When he finished, the family returned to Yugoslavia for five years. "We moved back and forth (so) many times between California and Yugoslavia that my sense of belonging is a little wobbly," Ivanek says in a crowded hotel coffee bar in Beverly Hills.
Acting brought him a sense of belonging. "You're always trying to set up these temporary families and trying to maintain that sense of being part of an ongoing community that is the theater community in New York and the film-TV community in L.A. It's very gratifying if you can feel you are part of something a little larger than just this job or the next job," he says.
"And especially if you're on a series or if you're working on something for a while, it's kind of creating that home all over again."
While most everybody knows his face -- he's co-starred in such series as "24," "Homicide: Life in the Streets," "Damages," "True Blood" and "Heroes" -- hardly anybody knows how to say his name. It's pronounced Zhel-ko Ee-van-ek and he's co-starring in a new series, "Mob Doctor," on Fox.

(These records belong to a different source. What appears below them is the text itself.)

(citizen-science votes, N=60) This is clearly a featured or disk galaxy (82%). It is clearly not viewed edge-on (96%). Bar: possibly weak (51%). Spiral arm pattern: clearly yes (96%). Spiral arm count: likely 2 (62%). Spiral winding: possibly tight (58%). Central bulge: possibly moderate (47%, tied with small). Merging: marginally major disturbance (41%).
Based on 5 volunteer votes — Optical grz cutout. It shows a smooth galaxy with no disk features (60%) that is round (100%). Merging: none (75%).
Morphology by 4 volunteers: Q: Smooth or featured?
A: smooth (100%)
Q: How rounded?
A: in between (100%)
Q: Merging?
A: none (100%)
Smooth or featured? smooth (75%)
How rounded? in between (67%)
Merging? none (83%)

"I was 10 years old when we moved back to California, and we stayed put. I think it gave me a longing for continuity and a sense of belonging. Because when I started school in Yugoslavia I did the first three grades of school there," he recalls.

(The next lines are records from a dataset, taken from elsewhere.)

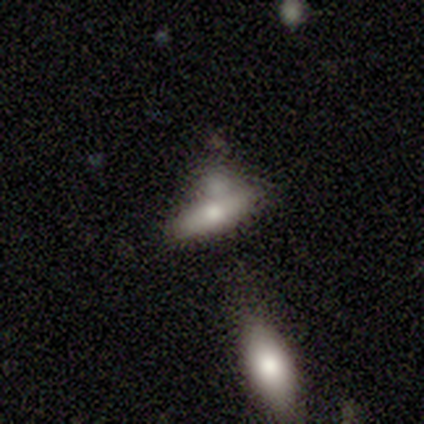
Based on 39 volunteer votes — A smooth galaxy with no disk features (56%) that is in between round and cigar-shaped (68%).

Vote fractions:
- Smooth or featured? smooth: 56% / featured or disk: 36% / star or artifact: 8%
- How rounded? in between: 68% / cigar-shaped: 32% / round: 0%
- Merging? none: 50% / merger: 25% / minor disturbance: 19% / major disturbance: 6%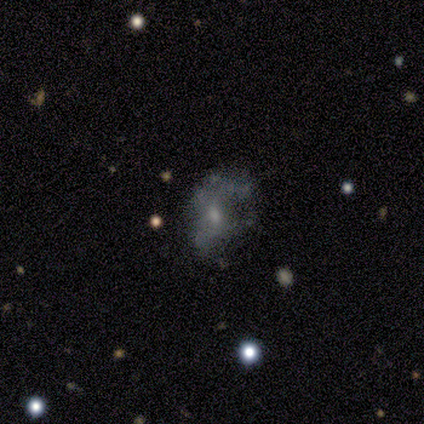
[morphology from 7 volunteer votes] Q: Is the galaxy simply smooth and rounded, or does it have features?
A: featured or disk — 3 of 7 (43%).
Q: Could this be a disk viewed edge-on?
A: no — 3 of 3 (100%).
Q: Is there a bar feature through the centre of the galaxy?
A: no — 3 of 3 (100%).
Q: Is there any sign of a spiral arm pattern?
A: no — 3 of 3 (100%).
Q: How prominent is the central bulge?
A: small — 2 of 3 (67%).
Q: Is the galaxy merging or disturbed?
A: major disturbance — 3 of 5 (60%).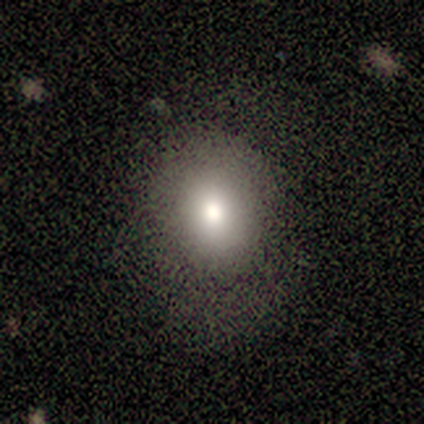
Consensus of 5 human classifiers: A smooth galaxy with no disk features (80%) that is round (75%). Merging: none (80%).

"We'd been to America, and that was kind of a big deal for all the kids -- we were the family that had been to America, and I did well in school. I was president of my class. I kind of started at the top because of all the circumstances," he says.
"And then we moved back to California, and I was suddenly the one whose English was a little shaky. And I didn't know anybody in my school, and it took me a while to make new friends. I think it was ever harder on my brother who was three years older. Theater was one of the first places where that jelled for me. ... I was 13 or 14 when I started doing theater in junior high school ... and I kept up with that in and out of school for the rest of high school."

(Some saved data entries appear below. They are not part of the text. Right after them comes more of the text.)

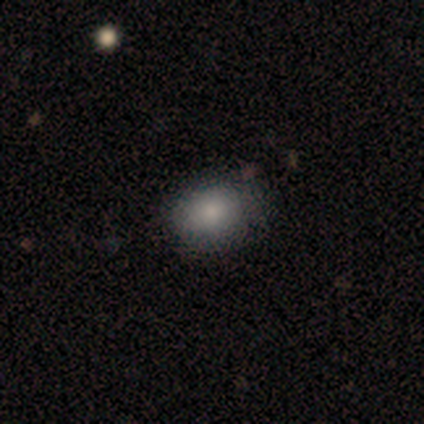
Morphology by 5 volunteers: smooth_or_featured: smooth (p=0.80) [alt: featured or disk p=0.20]
how_rounded: in between (p=0.75) [alt: round p=0.25]
merging: none (p=1.00)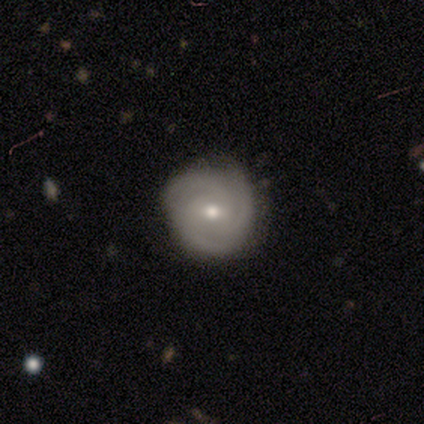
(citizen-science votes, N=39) A featured or disk galaxy (64%) with no bar (56%), 3 (75%) tight (75%) spiral arms (96%) and a small central bulge (52%).

Vote fractions:
- Smooth or featured? featured or disk: 64% / smooth: 31% / star or artifact: 5%
- Edge-on disk? no: 100% / yes: 0%
- Bar? no: 56% / weak: 36% / strong: 8%
- Spiral arms? yes: 96% / no: 4%
- Spiral winding? tight: 75% / medium: 25% / loose: 0%
- Spiral arm count? 3: 75% / can't tell: 12% / 2: 8% / 4: 4% / 1: 0% / more than 4: 0%
- Bulge size? small: 52% / moderate: 40% / none: 8% / dominant: 0% / large: 0%
- Merging? none: 86% / minor disturbance: 11% / major disturbance: 3% / merger: 0%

Moving so often forced him to constantly reinvent himself. "I think the biggest thing was the sense of continuity. You start to feel like you're one person in this place, and you move and you're like a whole different person there and another when you move again. And you're trying to figure out how do all those people string together?"
Ivanek strings those people together in the dizzying variety of roles he's played -- everything from gleeful torturers to starchy district attorneys. "You just get to live through different people and different emotions, and most of us -- in our daily lives -- don't go through the range of things that people do in dramas and comedies in movies and theater," he says.
"Part of it is just a wider emotional experience. And also I think it's what I love about the working experience is the collaborative aspect and in the last few years why I've wanted to do a series is -- it's home."
In "Mob Doctor," Ivanek plays the mentor to a young female physician who finds her allegiances tested because of ties to the mob.
"I get to play a good guy for a change," he smiles. "But my hope is there will be some shadings in there that everybody is going to have to confront their ideas of themselves -- what they're capable of and what they're willing to do."
Despite his success and wall of awards, Ivanek admits he's still self-conscious. "I'm a little anal-retentive, but not sure I'd change that because if you're anal-retentive you like that," he chuckles.
"I don't drink and (am) not that comfortable in social situations. I dread parties. I dread small talk. That's one thing I wish I was not (is) so self-conscious as a person. I don't drink and don't smoke; I have no go-to safety valve."
He still turns down offers he feels are beyond his reach. "I'm flattered that someone thinks I can do that, but I don't know how to do that without feeling like I'm acting at something. And that's the worst feeling. It's part of the self-consciousness -- it's my own sense of what feels real and true. When I watch most of my stuff, I'm still conscious of sounding the way I sound, doing what I do, seeing faces I've seen before, so my sense of the reality of something is easily violated."